Conservation Groups Sue The Department of the Interior to Save Native Utah Habitats


On Thursday, the Defenders of Wildlife and Southern Utah Wilderness Alliance filed a complaint in the District of Columbia against the Department of the Interior and Bureau of Land Management for their adoption of the “Pinyon-Juniper Categorical Exclusion Rule (PJ CX Rule)” that allegedly would allow for the destruction of pinyon-juniper tree habitats without analysis mandated by the National Environmental Policy Act (NEPA). 

The Department of the Interior’s PJ CX Rule, per the plaintiffs, amends their NEPA protocols by adopting “categorical exclusion.” If a project falls under this category, no Environmental Impact Statement mandated by NEPA will be required in order to carry the projects out. The projects, the plaintiffs say, could each “destroy up to 10,000 acres of  each of pinyon pine and juniper forests across habitat for the greater sage-grouse and mule deer.”
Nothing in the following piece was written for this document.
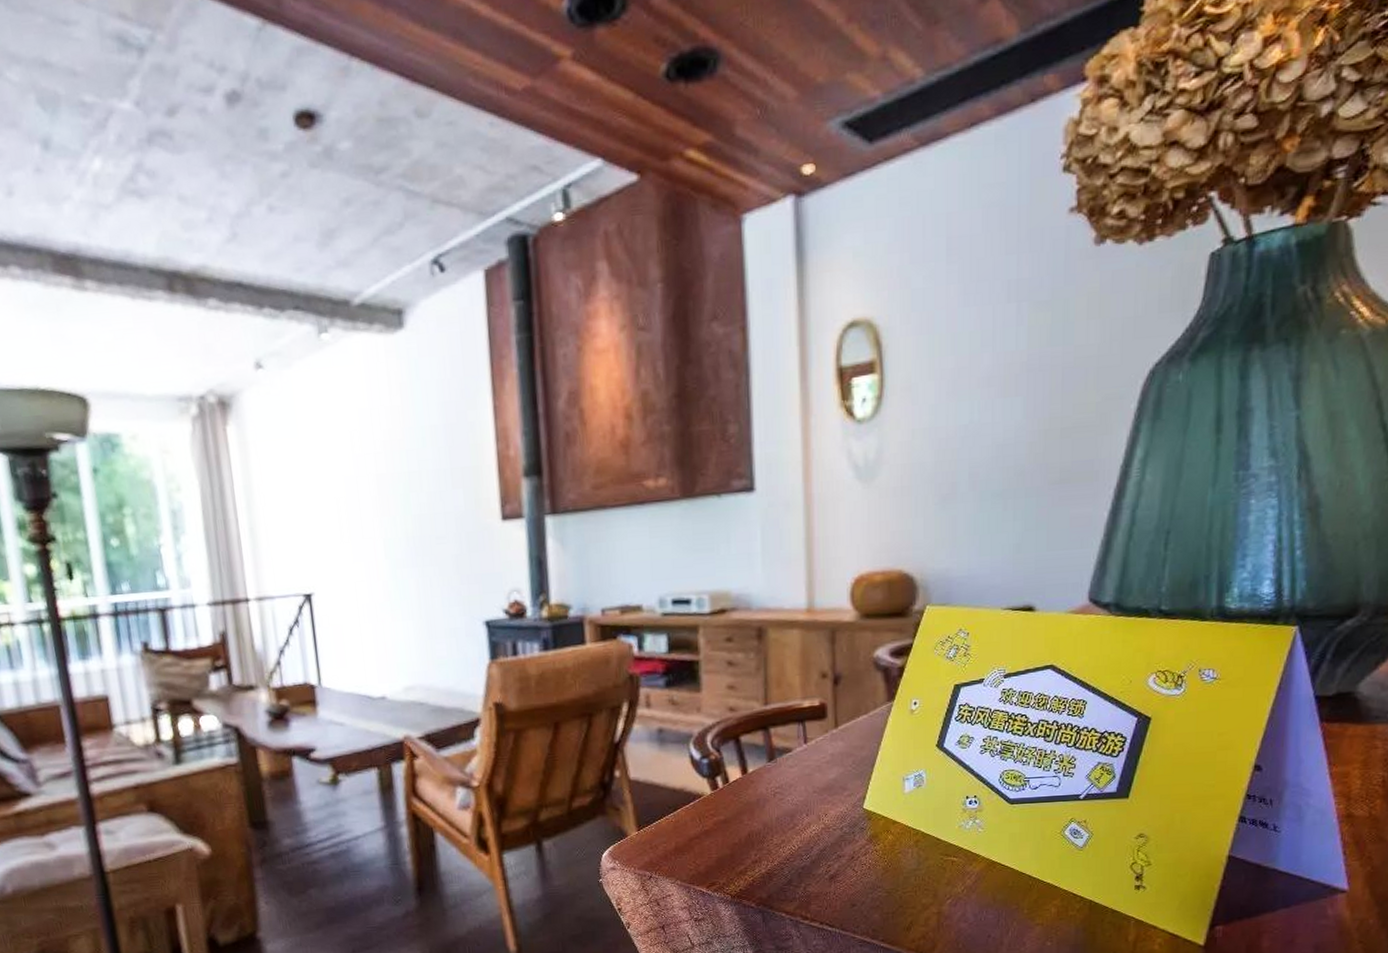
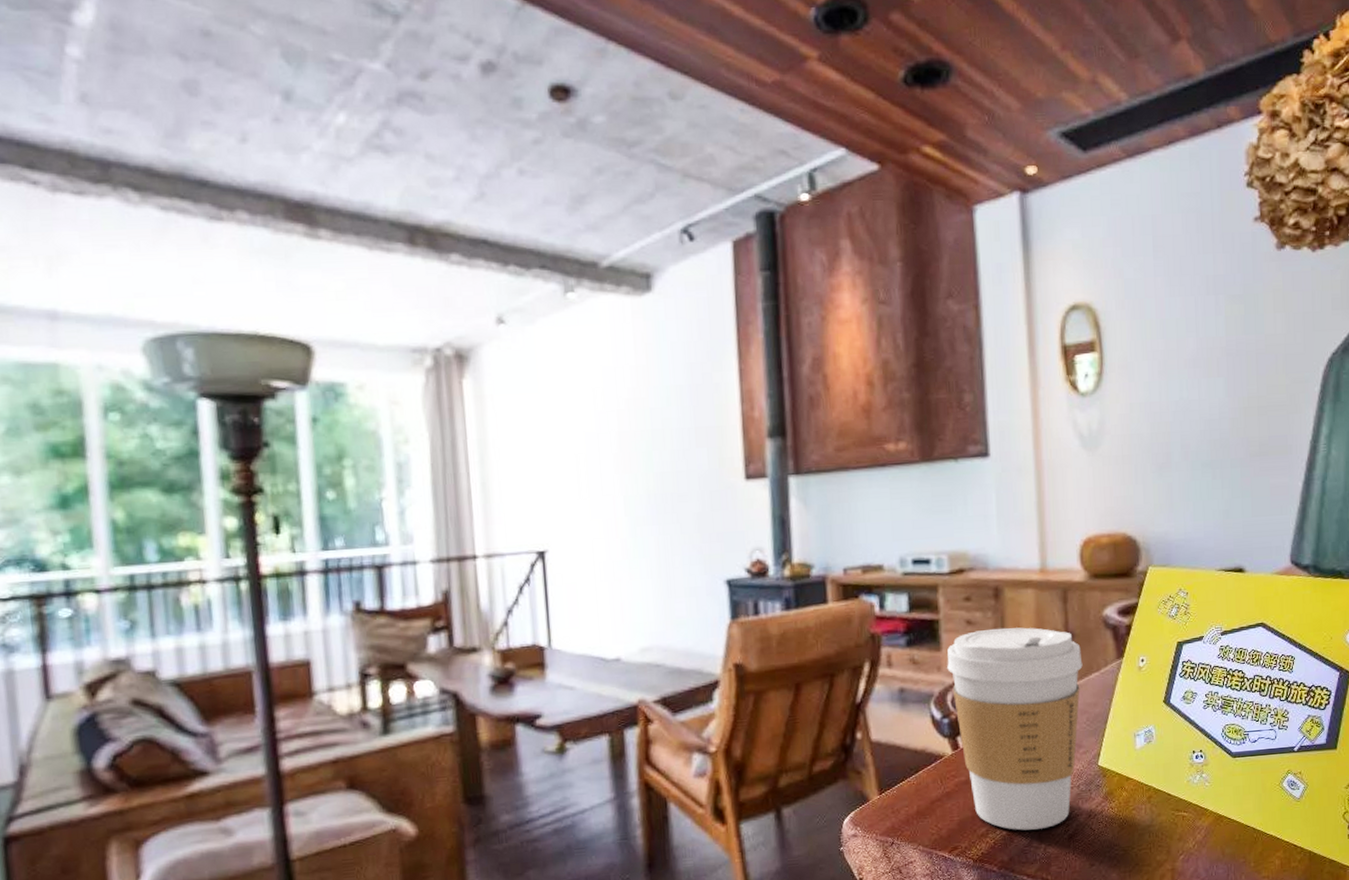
coffee cup: none [707,669,850,870] -> present [947,627,1083,831]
By adopting this rule, the plaintiffs claimed that the defendants are acting in an arbitrary and capricious manner because their rule is “riddled with errors and oversights, and is inconsistent with the best available scientific information.” This, plaintiffs say, is yet another step taken by the Bureau to “improve” these habitats that the plaintiffs argued were “highly questionable” as the government has allegedly removed native trees and vegetation and introduced invasive species that have upended the balance of the ecosystem.

The Bureau of Land Management allegedly “disturb[ed] soils through project-associated vehicle compaction and crushing” and “undermin[ed] their ecosystem function by removing biological crusts critical to soil stability and formation and facilitating soil loss and exotic weed invasion.” The plaintiffs claimed that the PJ CX Rule was verified based “exclusively on private telephone conversations with its own staff, and the Draft Verification Report is devoid of monitoring data on the efficacy of the past projects.” In order to stop the rule from going into effect, the plaintiffs are suing for violations of the National Environmental Policy Act and Administrative Procedure Act.

The plaintiffs are seeking a declaration that the defendants violated NEPA, reversal and vacating of the PJ CX Rule, injunctive relief, attorney’s fees and costs, and other relief.

The plaintiffs are represented by Advocates for the West.